*EXERCISE DETAILS:* Copy every line of the records exactly, without including the images.

*RECORDS FOR THE EXERCISE:*
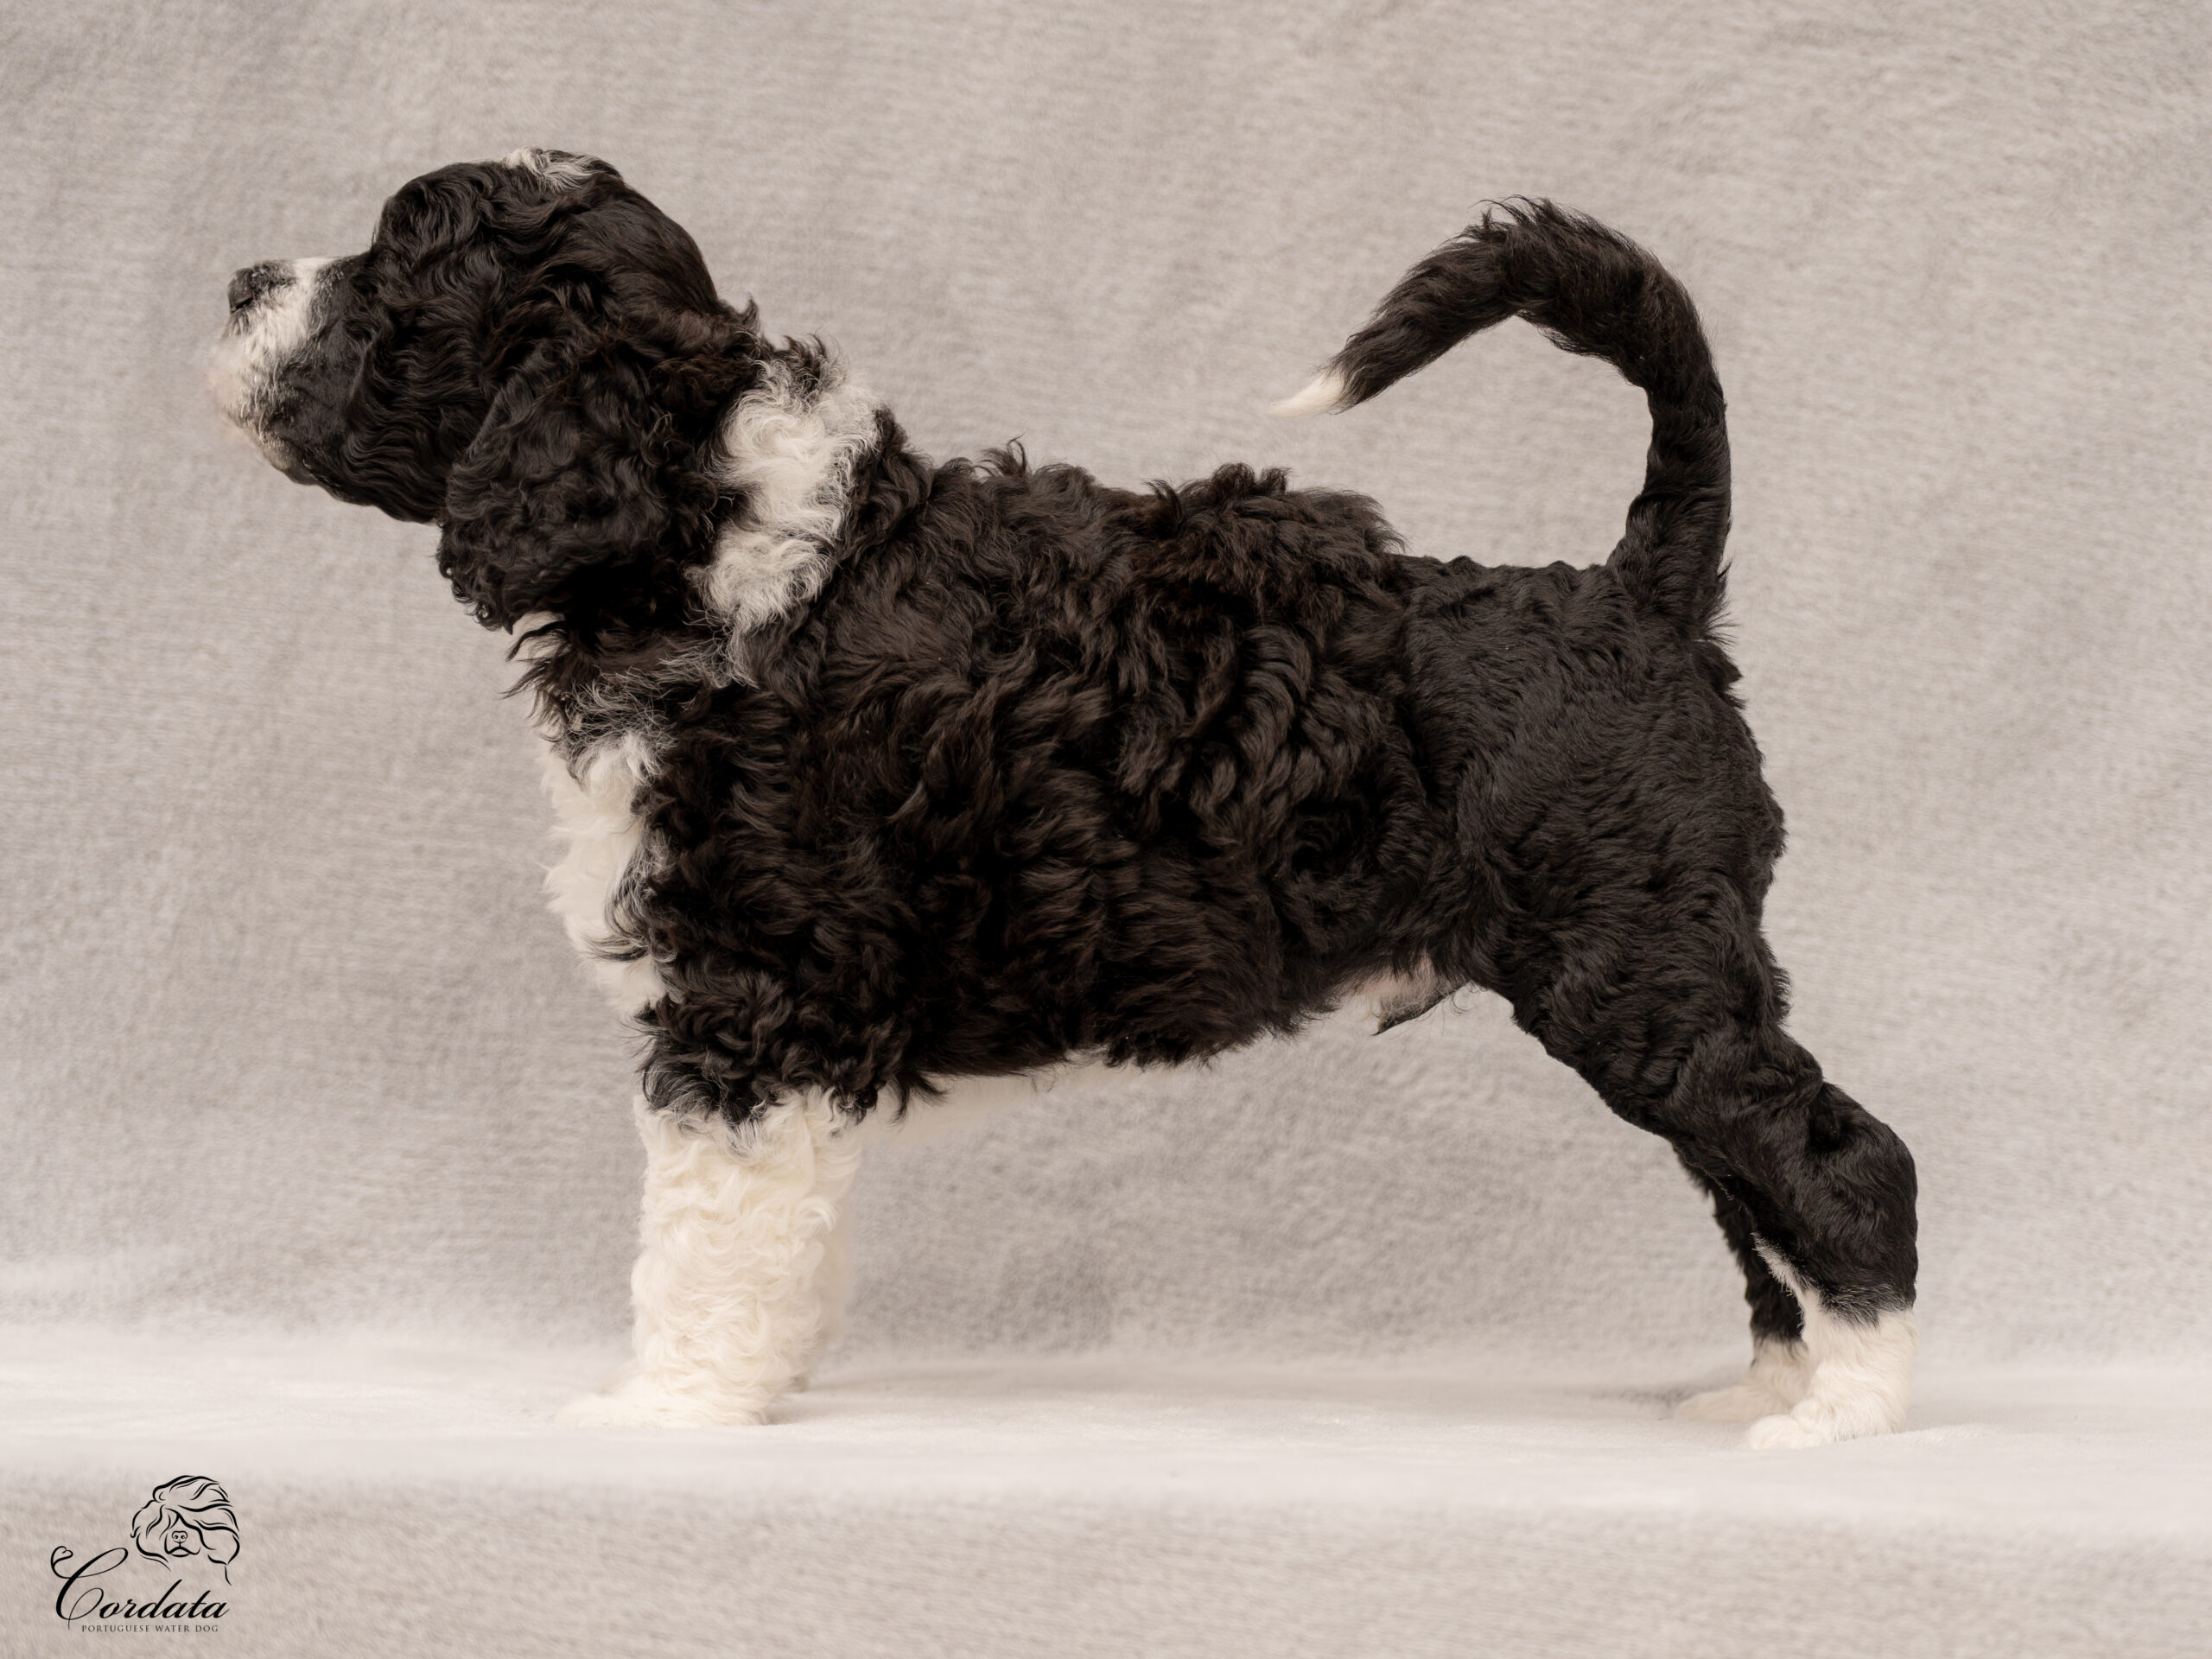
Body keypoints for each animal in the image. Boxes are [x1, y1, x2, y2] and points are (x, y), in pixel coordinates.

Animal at [207, 148, 1917, 1447]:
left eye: (390, 271)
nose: (234, 282)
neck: (712, 526)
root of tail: (1632, 589)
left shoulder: (750, 994)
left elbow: (700, 1236)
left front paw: (668, 1410)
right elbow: (783, 1231)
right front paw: (763, 1378)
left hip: (1634, 966)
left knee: (1834, 1154)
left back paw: (1849, 1415)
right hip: (1665, 966)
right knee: (1745, 1174)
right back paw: (1768, 1391)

*REPLY:*
Body keypoints for each animal in the image. Boxes are [x1, y1, x2, y2] and points are (x, y), in pixel coordinates.

Animal at [207, 148, 1917, 1447]:
left eye: (390, 271)
nose: (234, 282)
neck: (712, 526)
root of tail: (1632, 589)
left shoulder: (750, 994)
left elbow: (700, 1236)
left front paw: (668, 1410)
right elbow: (783, 1231)
right front paw: (763, 1378)
left hip: (1634, 966)
left knee: (1834, 1154)
left back paw: (1849, 1415)
right hip: (1665, 966)
right knee: (1745, 1174)
right back paw: (1768, 1391)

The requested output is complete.